= Reference =

Relationship between objects

In logic, a reference is a relationship between objects in which one object designates, or acts as a means by which to connect to or link to, another object. The first object in this relation is said to refer to the second object. It is called a name for the second object. The next object, the one to which the first object refers, is called the referent of the first object. A name is usually a phrase or expression, or some other symbolic representation. Its referent may be anything – a material object, a person, an event, an activity, or an abstract concept.
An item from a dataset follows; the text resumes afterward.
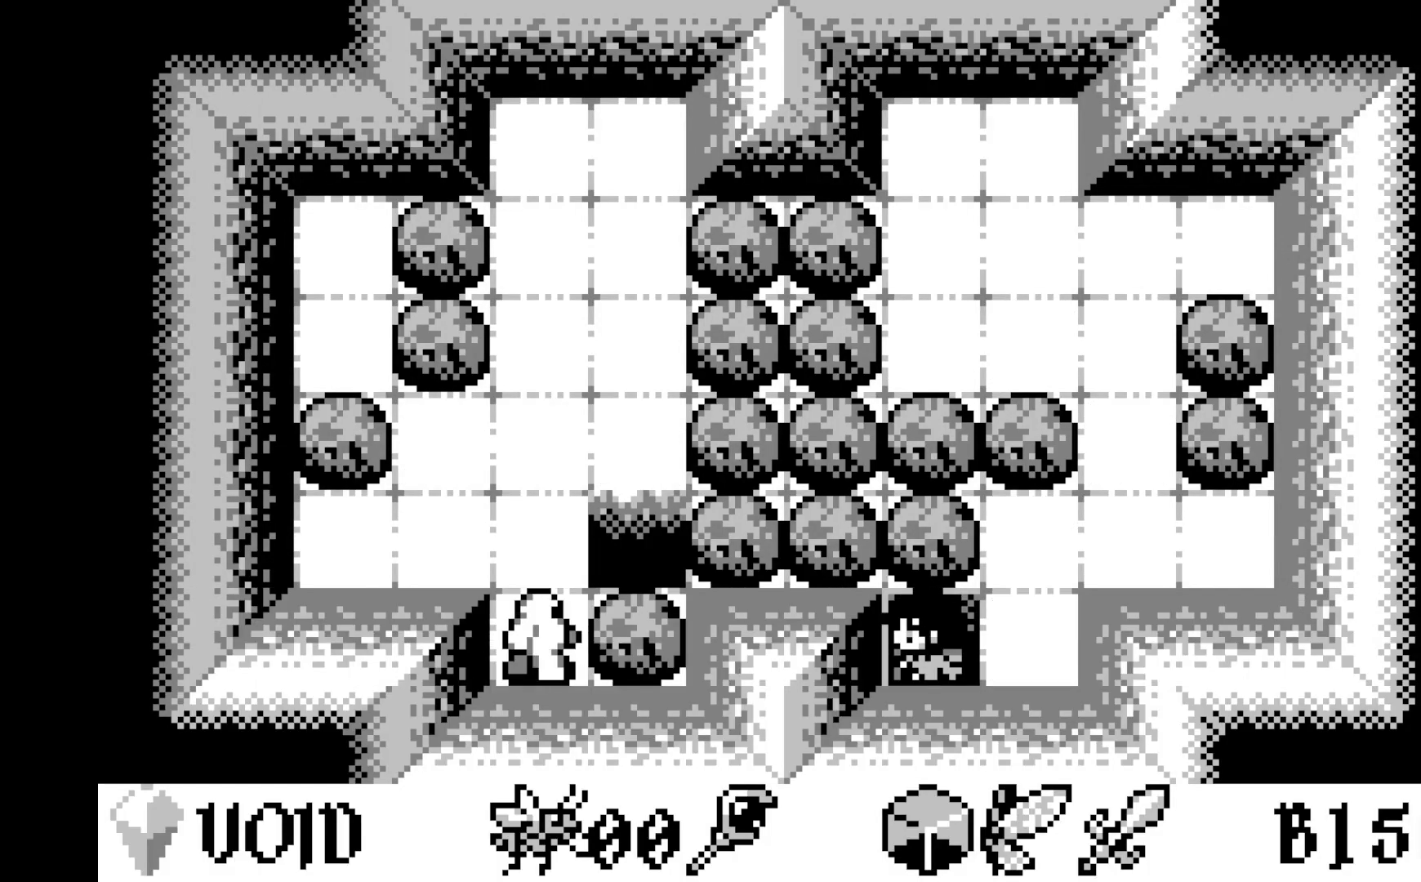
{"buttons": [], "left_stick": "center", "events": []}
References can take on many forms, including: a thought, a sensory perception that is audible (onomatopoeia), visual (text), olfactory, or tactile, emotional state, relationship with other, spacetime coordinates, symbolic or alpha-numeric, a physical object, or an energy projection. In some cases, methods are used that intentionally hide the reference from some observers, as in cryptography.

References feature in many spheres of human activity and knowledge, and the term adopts shades of meaning particular to the contexts in which it is used. Some of them are described in the sections below.

==Etymology and meanings==
The word reference is derived from Middle English referren, from Middle French référer, from Latin referre, "to carry back", formed from the prefix re- and ferre, "to bear". A number of words derive from the same root, including refer, referee, referential, referent, referendum.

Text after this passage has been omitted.